■ YOUR GOAL:
Among the records that follow, find each line holding the word "alternativní" and copy it.

= = =

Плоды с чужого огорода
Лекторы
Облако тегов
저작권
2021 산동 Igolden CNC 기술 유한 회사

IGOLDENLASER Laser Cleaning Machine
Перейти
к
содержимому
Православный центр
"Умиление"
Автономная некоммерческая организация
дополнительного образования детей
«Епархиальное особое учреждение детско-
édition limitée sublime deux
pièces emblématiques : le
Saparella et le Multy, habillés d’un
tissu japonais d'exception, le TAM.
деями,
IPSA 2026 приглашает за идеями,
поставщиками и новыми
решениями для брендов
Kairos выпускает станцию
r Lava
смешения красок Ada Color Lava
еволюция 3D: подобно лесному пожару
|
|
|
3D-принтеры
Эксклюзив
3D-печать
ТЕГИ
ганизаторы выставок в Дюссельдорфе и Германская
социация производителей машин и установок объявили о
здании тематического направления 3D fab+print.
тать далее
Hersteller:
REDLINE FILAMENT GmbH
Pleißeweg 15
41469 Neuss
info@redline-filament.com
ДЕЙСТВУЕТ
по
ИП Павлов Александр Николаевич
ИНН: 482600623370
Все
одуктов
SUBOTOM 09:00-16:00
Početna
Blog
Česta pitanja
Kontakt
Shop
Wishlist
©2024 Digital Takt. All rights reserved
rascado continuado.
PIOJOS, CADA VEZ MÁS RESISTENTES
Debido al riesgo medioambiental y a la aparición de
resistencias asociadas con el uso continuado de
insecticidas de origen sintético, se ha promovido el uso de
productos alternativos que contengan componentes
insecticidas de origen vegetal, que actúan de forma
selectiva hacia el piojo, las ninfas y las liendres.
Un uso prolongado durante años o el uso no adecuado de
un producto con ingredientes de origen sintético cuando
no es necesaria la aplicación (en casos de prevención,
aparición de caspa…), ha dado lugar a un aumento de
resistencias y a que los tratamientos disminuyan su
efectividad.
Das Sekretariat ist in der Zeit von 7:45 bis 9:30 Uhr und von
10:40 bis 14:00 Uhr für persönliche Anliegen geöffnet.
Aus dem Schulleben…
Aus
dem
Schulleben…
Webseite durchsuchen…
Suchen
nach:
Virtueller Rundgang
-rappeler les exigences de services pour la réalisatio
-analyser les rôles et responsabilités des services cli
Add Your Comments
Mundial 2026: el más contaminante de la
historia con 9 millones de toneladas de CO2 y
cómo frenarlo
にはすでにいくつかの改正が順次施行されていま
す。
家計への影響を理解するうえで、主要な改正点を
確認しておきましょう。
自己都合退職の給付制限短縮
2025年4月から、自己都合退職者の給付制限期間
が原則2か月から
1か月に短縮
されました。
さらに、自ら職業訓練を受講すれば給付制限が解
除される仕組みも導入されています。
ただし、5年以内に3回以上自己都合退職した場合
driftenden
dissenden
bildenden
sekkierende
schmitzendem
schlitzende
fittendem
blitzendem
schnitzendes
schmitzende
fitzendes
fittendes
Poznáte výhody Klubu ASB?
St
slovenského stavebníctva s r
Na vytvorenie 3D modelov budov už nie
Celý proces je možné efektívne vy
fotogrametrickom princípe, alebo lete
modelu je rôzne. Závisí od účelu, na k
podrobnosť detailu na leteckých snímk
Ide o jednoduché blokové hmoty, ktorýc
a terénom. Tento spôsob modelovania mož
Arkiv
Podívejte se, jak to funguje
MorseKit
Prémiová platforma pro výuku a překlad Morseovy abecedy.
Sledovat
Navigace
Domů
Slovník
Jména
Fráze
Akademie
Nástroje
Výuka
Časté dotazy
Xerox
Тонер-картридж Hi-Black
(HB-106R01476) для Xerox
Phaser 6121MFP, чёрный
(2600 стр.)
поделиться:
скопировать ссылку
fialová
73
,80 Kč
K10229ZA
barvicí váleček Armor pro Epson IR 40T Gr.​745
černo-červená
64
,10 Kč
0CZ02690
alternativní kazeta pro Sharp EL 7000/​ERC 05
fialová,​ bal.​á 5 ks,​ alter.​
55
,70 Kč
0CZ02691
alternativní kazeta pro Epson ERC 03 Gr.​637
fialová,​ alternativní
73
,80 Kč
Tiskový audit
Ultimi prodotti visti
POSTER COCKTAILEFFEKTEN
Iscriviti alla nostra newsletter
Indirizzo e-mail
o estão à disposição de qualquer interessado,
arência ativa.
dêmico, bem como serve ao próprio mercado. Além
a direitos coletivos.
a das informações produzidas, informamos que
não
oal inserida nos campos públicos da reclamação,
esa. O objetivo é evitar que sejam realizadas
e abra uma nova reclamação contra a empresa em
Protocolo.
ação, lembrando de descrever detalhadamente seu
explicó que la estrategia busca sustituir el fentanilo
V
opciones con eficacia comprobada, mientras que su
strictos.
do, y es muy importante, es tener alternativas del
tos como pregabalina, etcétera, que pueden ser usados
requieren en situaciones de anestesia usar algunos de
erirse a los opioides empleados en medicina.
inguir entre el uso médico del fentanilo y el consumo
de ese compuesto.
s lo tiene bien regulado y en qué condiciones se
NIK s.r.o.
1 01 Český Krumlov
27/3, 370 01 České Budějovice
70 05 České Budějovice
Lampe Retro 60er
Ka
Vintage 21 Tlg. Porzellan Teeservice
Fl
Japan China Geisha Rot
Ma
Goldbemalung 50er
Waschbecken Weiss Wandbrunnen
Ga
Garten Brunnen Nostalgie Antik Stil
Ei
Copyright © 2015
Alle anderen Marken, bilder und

= = =

■ REPLY:
alternativní kazeta pro Sharp EL 7000/​ERC 05
alternativní kazeta pro Epson ERC 03 Gr.​637
fialová,​ alternativní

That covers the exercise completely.